▸ **EXERCISE INSTRUCTIONS**
Transcribe only part of the material below: the lines from the one containing "certyfikat RIBA" through the one containing "zą świadomość odpowiedzialności", inclusive, exactly as written.

========================================

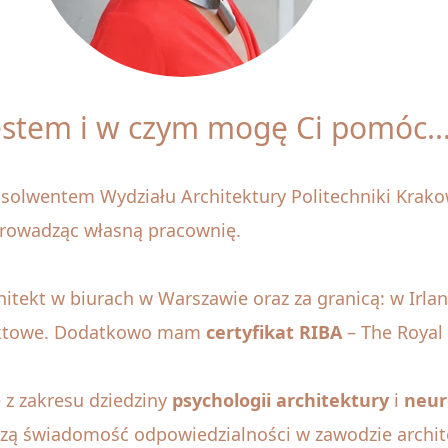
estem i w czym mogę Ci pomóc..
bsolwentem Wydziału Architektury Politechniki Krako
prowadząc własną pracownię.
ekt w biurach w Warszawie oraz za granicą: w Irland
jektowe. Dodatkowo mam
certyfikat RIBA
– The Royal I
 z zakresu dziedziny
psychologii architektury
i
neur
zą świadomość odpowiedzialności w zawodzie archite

========================================

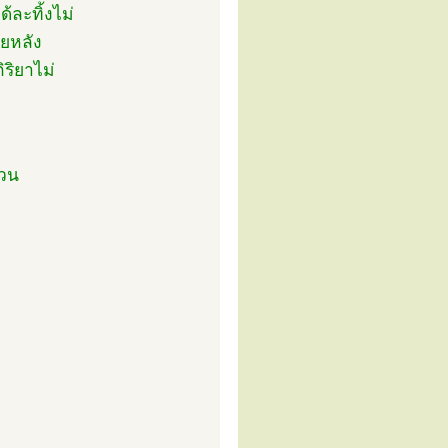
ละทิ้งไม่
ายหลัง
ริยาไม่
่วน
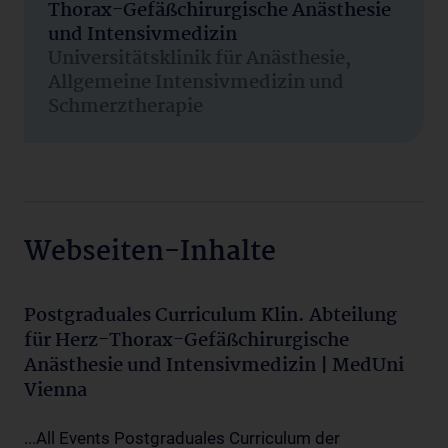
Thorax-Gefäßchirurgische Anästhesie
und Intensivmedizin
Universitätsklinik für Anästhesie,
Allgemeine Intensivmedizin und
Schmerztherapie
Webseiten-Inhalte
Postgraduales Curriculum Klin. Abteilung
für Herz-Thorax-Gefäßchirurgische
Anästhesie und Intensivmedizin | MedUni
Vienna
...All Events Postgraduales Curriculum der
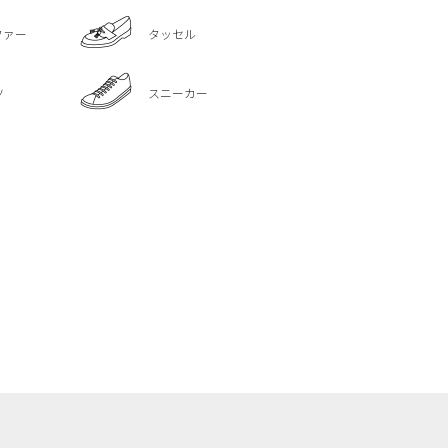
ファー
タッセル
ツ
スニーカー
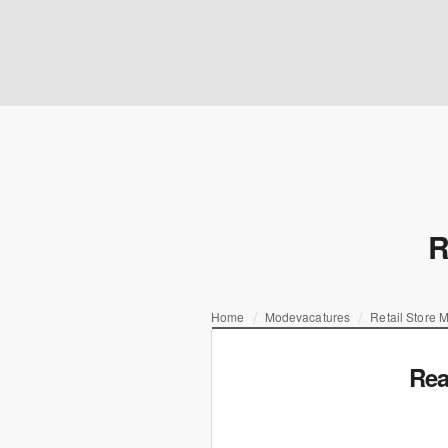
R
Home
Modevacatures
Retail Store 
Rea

========================================

▸ **EXERCISE ANSWER**
certyfikat RIBA
– The Royal I
 z zakresu dziedziny
psychologii architektury
i
neur
zą świadomość odpowiedzialności w zawodzie archite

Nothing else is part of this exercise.